Both BALD and BatchBALD are two techniques (called acquisition functions) that measure how informative a data point is and help us to decide if a data point should be prioritized to be labeled by an expert, and consequently be part of the next data batch to be trained. The final goal is that our model reach a good accuracy with a small number of labeled data points.
This is an illustration (from the article) that highlights the difference between BALD and BatchBALD
Figure 3:Idealised acquisitions of BALD and BatchBALD . If a dataset were to contain many (near) replicas for each data point, then BALD would select all replicas of a single informative data point at the expense of other informative data points, wasting data efficiency.
As illustrated, our model will learn more efficiently (more diverse data that share some similarities) if we chose the batch suggested by the BatchBALD acquisition function as opposed to the BALD one (more repetitive data).
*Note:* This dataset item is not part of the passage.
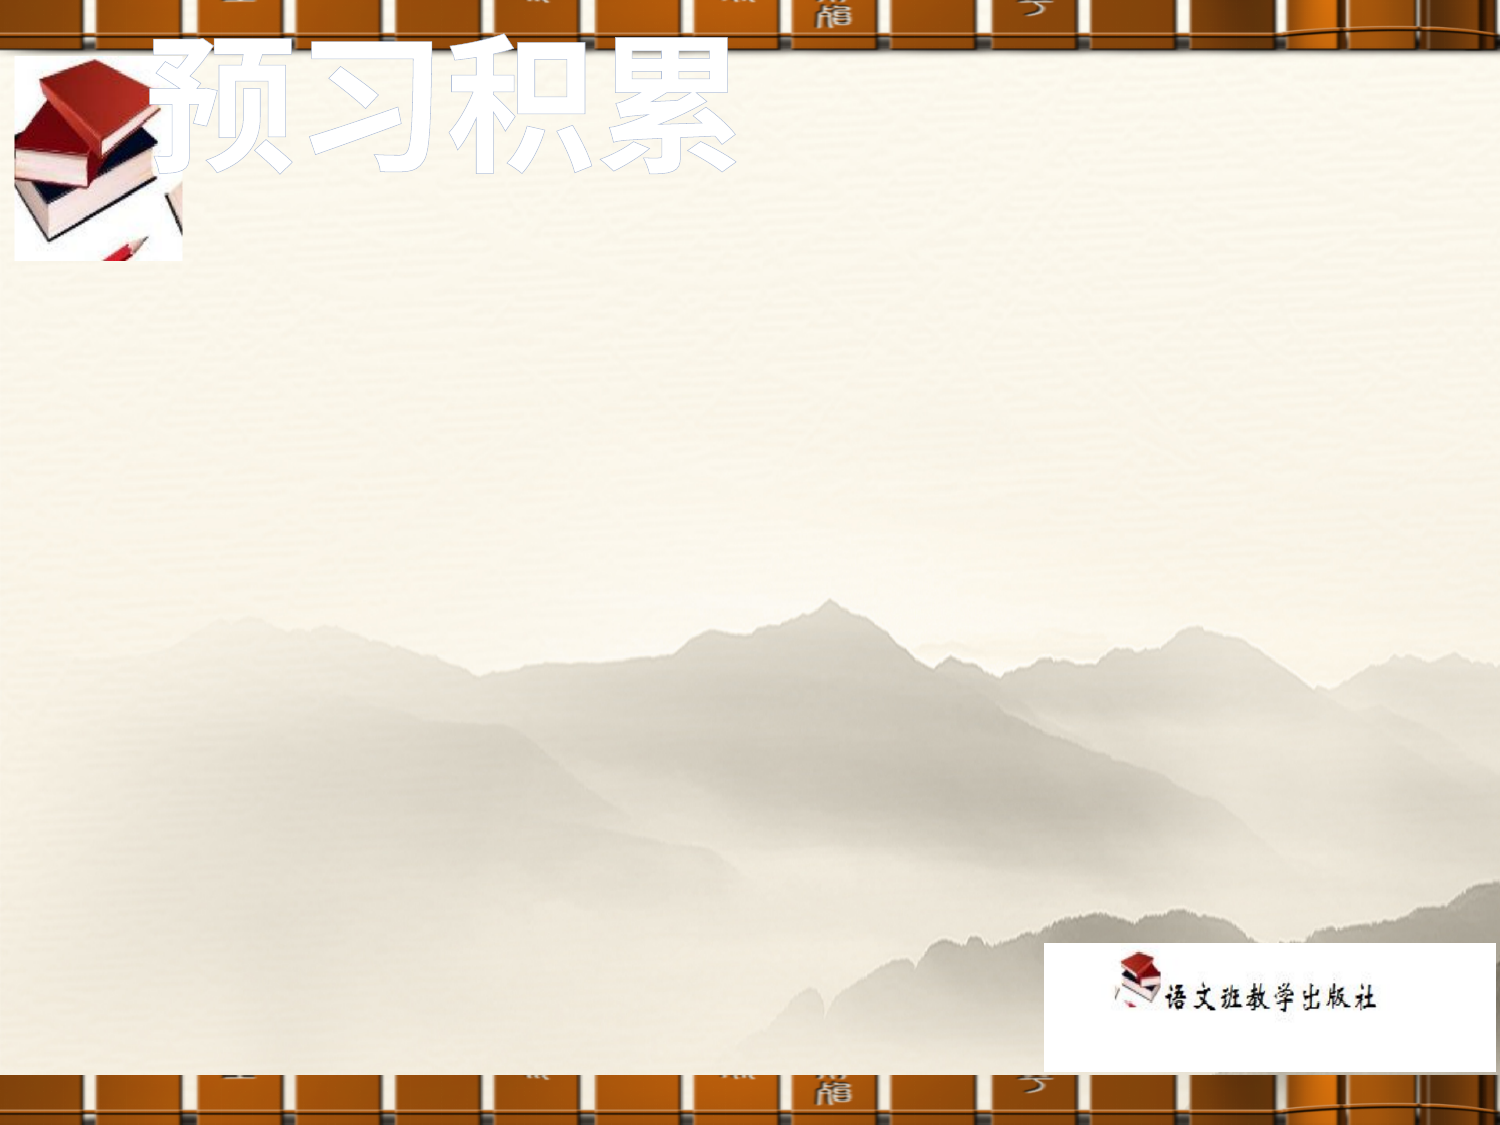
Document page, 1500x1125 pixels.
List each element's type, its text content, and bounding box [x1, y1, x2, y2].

picture [0, 0, 1500, 1125]
text_box 预习积累 [5, 2, 886, 198]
For those who would like to deep dive in the BatchBALD method here are :
Andreas Kirsch, one of the author of BatchBALD paper (check out this little summary post here above), lately released a BatchBALD package built using nbdev : Repo, Docs
I think this would be the most straightforward to adapt for fastai2. They recently added BatchBALD as well.
One really interesting methodology in their baal_prod_cls notebook is how they use already labelled training data to simulate human labelling.
Say you have 1,000 labelled samples, 200 test samples, and 10,000 unlabelled samples. As per their approach, first train the model with 100 samples only, then simulate active learning labelling for the next 900 samples before bringing in the actual human in the loop.
It seems to me like this would be a more robust way (although longer) to train the model than to just train it on the 1,000 labelled images and then start active learning.
Could you share the code you used to test this hypothesis? I was reading up on ‘Building Machine Learning Powered Applications’ where “Uncertainty sampling” was mentioned.
This approach seems to be useful in identifying samples near decision boundary, and adding such similar examples to the training set.